Rapat tersebut diikuti oleh kepala SMA, SMK, dan SLB negeri, pengawas sekolah, serta jajaran Cabang Dinas Pendidikan Wilayah III. Kegiatan ini bertujuan untuk mengevaluasi pelaksanaan program sekolah tahun berjalan sekaligus menyelaraskan perencanaan program agar lebih efektif dan tepat sasaran.
Dalam rapat ini, dilakukan pemaparan capaian program sekolah, identifikasi kendala yang dihadapi satuan pendidikan, serta diskusi langkah-langkah strategis peningkatan mutu layanan pendidikan. Evaluasi ini diharapkan menjadi dasar perbaikan berkelanjutan dalam pelaksanaan program sekolah di wilayah Cabang Dinas Pendidikan Wilayah III.
Kasi SMA/PK Cabang Dinas Pendidikan Wilayah III, Suprin, menyampaikan bahwa hasil evaluasi menunjukkan perlunya penguatan koordinasi antara Cabang Dinas, pengawas, dan kepala sekolah dalam memastikan program prioritas berjalan optimal.
“Evaluasi ini penting agar program SMA benar-benar sesuai dengan kebutuhan sekolah dan berdampak langsung pada peningkatan mutu pembelajaran serta tata kelola sekolah,” ujarnya.

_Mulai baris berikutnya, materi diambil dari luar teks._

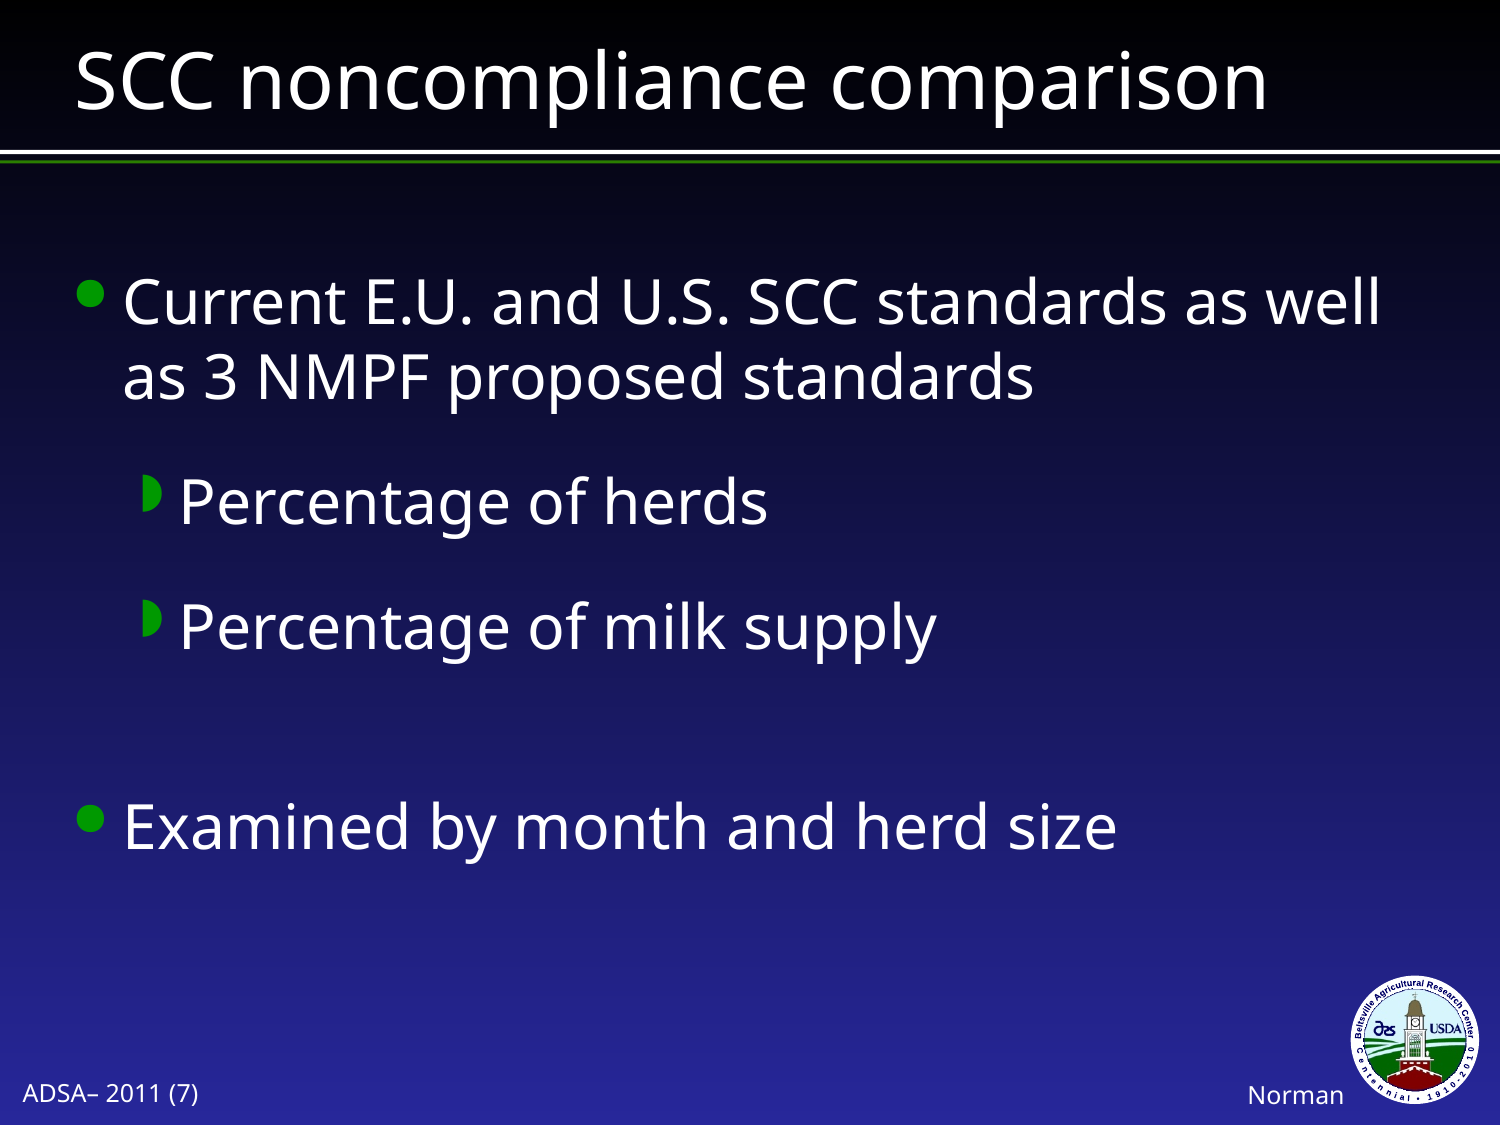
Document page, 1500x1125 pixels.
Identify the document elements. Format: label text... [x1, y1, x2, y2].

picture [1354, 1013, 1363, 1036]
title SCC noncompliance comparison [74, 29, 1425, 126]
list Current E.U. and U.S. SCC standards as well as 3 NMPF proposed standards Percentage of herds Percentage of milk supply Examined by month and herd size [74, 261, 1425, 1013]
picture [1354, 979, 1475, 1100]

Sementara itu, Kasi SMK Cabang Dinas Pendidikan Wilayah III, Samarudin, menekankan pentingnya kesesuaian program SMK dengan karakteristik dan kebutuhan masing-masing satuan pendidikan.
“Koordinasi ini menjadi momentum untuk menyelaraskan program SMK, khususnya yang berkaitan dengan layanan administrasi dan dukungan teknis sekolah, sehingga kegiatan pembelajaran dan pengelolaan sekolah dapat berjalan lebih efektif,” jelasnya.
Terkait pendistribusian tenaga teknis P3K paruh waktu tahun 2026,
Kasubag Tata Usaha Cabang Dinas Pendidikan Wilayah III, Sukarmin, menegaskan bahwa penempatan tenaga teknis akan dilakukan secara terencana dan berbasis kebutuhan riil sekolah.
“Tenaga teknis P3K paruh waktu disiapkan untuk memperkuat layanan administrasi dan operasional sekolah. Pendistribusiannya harus tepat, proporsional, dan sesuai dengan beban kerja masing-masing satuan pendidikan,” tegasnya.
Pada kesempatan yang sama, Pengawas SMA/SMK/SLB Cabang Dinas Pendidikan Wilayah III, Aspandi, menegaskan peran pengawas dalam mengawal implementasi hasil rapat di satuan pendidikan.
“Hasil evaluasi dan koordinasi ini akan kami tindak lanjuti melalui pendampingan dan pengawasan di sekolah. Pengawas berperan memastikan program berjalan sesuai perencanaan dan pemanfaatan tenaga teknis benar-benar mendukung peningkatan layanan pendidikan,” ungkapnya.
Melalui rapat ini, diharapkan terbangun kesepahaman dan komitmen bersama antara Cabang Dinas, pengawas, dan satuan pendidikan dalam mengoptimalkan pelaksanaan program sekolah serta memastikan pendistribusian tenaga teknis P3K paruh waktu tahun 2026 berjalan adil, transparan, dan berdampak positif bagi peningkatan kualitas layanan pendidikan di wilayah Cabang Dinas Pendidikan Wilayah III.